Format the experiment result for human-readable display.
Converts the experiment result into a nicely formatted string suitable for console output, logging, or reporting. The output includes experiment overview, aggregate statistics, and optionally individual item details.
This method provides a comprehensive view of experiment performance including:
- Experiment metadata (name, description, item count)
- List of evaluation metrics used across items
- Average scores computed across all processed items
- Run-level evaluation results (aggregate metrics)
- Links to view detailed results in Langfuse UI (when available)

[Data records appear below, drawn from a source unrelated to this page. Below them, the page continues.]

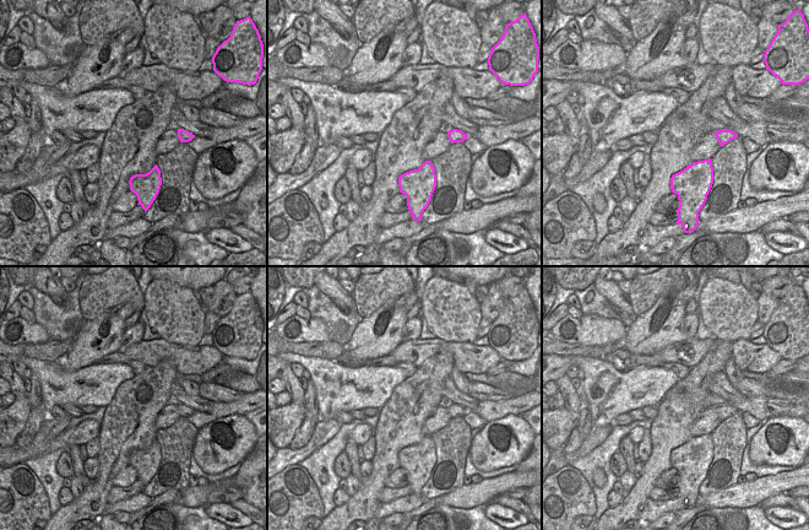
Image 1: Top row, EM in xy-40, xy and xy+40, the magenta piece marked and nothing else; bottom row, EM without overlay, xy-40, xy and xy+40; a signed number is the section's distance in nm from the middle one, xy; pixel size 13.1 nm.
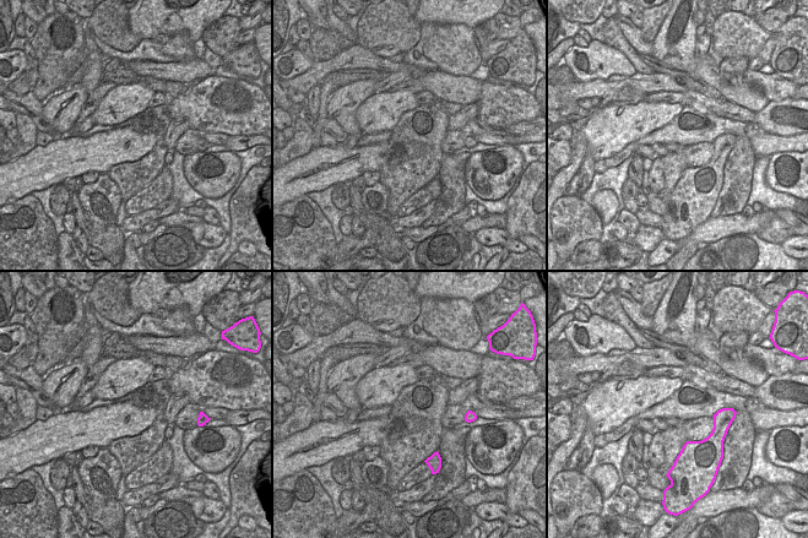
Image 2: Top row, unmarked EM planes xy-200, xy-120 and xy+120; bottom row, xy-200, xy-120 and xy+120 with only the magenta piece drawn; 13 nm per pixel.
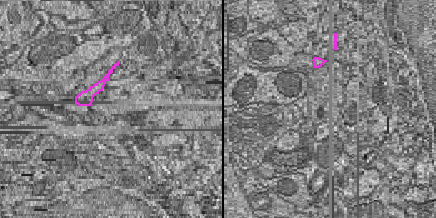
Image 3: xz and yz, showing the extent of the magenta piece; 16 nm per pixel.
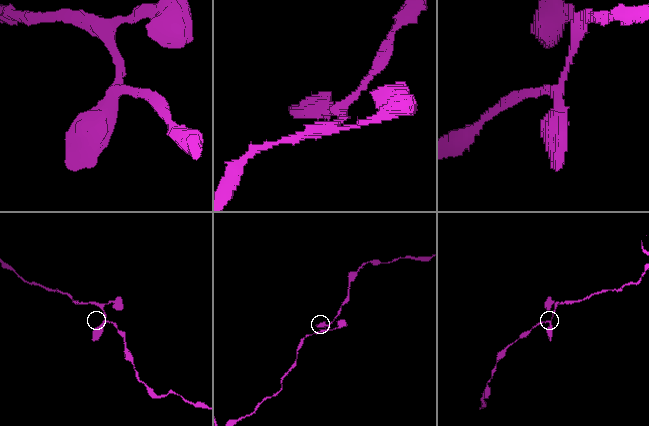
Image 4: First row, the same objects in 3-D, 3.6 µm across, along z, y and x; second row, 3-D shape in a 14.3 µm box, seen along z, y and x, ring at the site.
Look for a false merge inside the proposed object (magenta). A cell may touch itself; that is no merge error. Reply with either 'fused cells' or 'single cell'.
single cell

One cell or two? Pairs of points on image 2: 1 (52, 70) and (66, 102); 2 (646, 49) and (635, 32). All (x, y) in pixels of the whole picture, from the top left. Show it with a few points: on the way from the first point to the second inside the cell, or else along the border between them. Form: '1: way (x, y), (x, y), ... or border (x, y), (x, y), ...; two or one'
1: border (65, 86), (63, 90); two
2: way (643, 45), (635, 36); one

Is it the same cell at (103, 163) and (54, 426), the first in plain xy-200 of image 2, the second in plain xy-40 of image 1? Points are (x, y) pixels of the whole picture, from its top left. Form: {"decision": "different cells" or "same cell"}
{"decision": "different cells"}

- Individual item details (when requested)
Arguments:
- include_item_results: Whether to include detailed results for each individual item in the formatted output. When False (default), only shows aggregate statistics and summary information. When True, includes input/output/scores for every processed item, making the output significantly longer but more detailed for debugging and analysis purposes.
Returns:
A formatted multi-line string containing:
- Experiment name and description (if provided)
- Total number of items successfully processed
- List of all evaluation metrics that were applied
- Average scores across all items for each numeric metric
- Run-level evaluation results with comments
- Dataset run URL for viewing in Langfuse UI (if applicable)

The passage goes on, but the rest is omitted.